NASA’s Science Discovery Engine revolutionizes data accessibility using GenAI, simplifying research amidst vast data volumes.

NASA has recently unveiled its Science Discovery Engine (SDE), a remarkable tool powered by GenAI, designed to streamline the search and discovery of its extensive science data. This initiative marks a significant advancement in how researchers access and utilize data for scientific endeavors.

The SDE, developed in collaboration with New York-based Sinequa, integrates advanced neural networks and GenAI technologies. Sinequa, initially known for its semantic search engine, now employs large language models (LLMs) and Microsoft’s Azure OpenAI Service to enhance its neural search capabilities. This combination allows for more contextual and relevant search results, making it easier for scientists to navigate NASA’s colossal data trove.

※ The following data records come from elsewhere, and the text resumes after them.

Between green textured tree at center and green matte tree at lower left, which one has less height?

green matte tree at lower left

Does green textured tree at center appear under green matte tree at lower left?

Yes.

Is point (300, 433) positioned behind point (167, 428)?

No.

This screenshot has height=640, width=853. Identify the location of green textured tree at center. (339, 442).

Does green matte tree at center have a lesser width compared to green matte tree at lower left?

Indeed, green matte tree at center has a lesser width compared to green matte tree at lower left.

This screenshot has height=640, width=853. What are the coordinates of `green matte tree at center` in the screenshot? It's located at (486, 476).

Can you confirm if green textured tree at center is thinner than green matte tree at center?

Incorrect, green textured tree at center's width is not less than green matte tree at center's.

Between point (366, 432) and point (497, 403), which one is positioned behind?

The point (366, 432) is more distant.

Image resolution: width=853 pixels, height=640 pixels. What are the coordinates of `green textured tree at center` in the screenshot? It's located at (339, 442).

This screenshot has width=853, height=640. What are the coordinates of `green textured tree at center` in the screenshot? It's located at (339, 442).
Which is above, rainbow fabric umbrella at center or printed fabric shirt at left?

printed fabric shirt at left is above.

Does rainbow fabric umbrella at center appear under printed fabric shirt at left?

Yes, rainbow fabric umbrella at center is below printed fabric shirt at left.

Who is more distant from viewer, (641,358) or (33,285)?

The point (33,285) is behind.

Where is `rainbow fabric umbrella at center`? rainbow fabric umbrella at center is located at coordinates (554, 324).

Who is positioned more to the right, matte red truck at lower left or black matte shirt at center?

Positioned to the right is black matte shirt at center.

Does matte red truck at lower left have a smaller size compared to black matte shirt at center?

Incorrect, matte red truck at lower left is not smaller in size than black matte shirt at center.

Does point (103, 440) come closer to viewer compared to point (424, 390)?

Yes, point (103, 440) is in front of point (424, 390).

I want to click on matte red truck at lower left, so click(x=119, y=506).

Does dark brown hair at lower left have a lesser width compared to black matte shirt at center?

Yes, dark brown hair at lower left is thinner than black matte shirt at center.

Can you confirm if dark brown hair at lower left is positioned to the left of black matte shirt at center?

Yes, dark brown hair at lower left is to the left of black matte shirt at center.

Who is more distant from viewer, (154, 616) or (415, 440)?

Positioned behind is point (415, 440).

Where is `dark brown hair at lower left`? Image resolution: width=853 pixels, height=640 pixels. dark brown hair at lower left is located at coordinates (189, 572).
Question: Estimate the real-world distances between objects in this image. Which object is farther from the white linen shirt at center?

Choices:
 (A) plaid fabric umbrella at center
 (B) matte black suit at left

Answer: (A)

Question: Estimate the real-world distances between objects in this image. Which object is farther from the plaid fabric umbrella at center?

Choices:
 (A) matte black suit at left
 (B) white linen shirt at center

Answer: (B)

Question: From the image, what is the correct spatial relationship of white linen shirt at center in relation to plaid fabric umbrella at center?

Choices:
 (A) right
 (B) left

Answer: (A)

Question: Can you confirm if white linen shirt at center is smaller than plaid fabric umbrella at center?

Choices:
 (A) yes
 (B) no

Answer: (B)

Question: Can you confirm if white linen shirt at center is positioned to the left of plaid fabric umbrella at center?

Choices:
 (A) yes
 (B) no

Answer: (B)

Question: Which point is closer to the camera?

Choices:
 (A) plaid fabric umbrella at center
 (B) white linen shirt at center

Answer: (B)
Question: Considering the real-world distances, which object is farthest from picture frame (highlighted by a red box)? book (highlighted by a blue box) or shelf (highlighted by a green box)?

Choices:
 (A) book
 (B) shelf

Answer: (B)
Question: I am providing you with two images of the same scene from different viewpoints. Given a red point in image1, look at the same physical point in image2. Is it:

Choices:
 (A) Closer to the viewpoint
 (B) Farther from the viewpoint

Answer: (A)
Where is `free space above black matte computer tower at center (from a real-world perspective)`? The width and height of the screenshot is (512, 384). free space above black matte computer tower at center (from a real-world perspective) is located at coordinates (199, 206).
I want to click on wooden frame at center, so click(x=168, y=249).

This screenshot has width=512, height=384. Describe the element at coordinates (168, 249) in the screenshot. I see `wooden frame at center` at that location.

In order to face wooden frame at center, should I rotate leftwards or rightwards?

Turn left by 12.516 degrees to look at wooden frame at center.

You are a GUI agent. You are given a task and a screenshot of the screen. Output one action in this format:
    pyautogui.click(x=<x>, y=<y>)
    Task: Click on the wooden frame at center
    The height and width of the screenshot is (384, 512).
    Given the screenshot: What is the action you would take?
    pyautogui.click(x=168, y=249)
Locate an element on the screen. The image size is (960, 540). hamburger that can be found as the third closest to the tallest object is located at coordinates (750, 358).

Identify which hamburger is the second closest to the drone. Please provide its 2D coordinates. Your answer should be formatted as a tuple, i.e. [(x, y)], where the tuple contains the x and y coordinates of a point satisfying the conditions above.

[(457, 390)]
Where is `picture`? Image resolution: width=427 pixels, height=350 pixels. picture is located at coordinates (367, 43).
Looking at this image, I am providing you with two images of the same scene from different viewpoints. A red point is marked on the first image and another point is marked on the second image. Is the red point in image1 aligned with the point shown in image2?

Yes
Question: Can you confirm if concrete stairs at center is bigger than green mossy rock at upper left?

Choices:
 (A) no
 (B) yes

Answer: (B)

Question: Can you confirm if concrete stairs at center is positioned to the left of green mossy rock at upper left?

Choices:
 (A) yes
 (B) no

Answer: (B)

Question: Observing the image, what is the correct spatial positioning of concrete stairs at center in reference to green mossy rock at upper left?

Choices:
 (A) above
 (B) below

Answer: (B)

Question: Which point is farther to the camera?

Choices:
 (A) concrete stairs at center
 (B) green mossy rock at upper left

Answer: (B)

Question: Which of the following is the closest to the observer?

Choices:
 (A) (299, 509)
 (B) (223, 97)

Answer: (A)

Kaylin Bugbee, a NASA data scientist, played a pivotal role in this project. With a background in data stewardship and involvement in significant initiatives like Data.gov and President Obama’s Climate Data Initiative, Bugbee emphasizes the importance of robust curation workflows in managing such vast quantities of data. Her team’s dedication over the past year to understanding the information landscape has been crucial in bringing this project to fruition.

The SDE understands nearly 9,000 scientific terms, a number expected to grow as the GenAI learns and adapts. It facilitates natural language queries, allowing scientists to delve deeper into their research questions with refined searches. This feature underscores the engine’s ability to provide rapid, easily digestible information formats crucial for the fast-paced scientific community.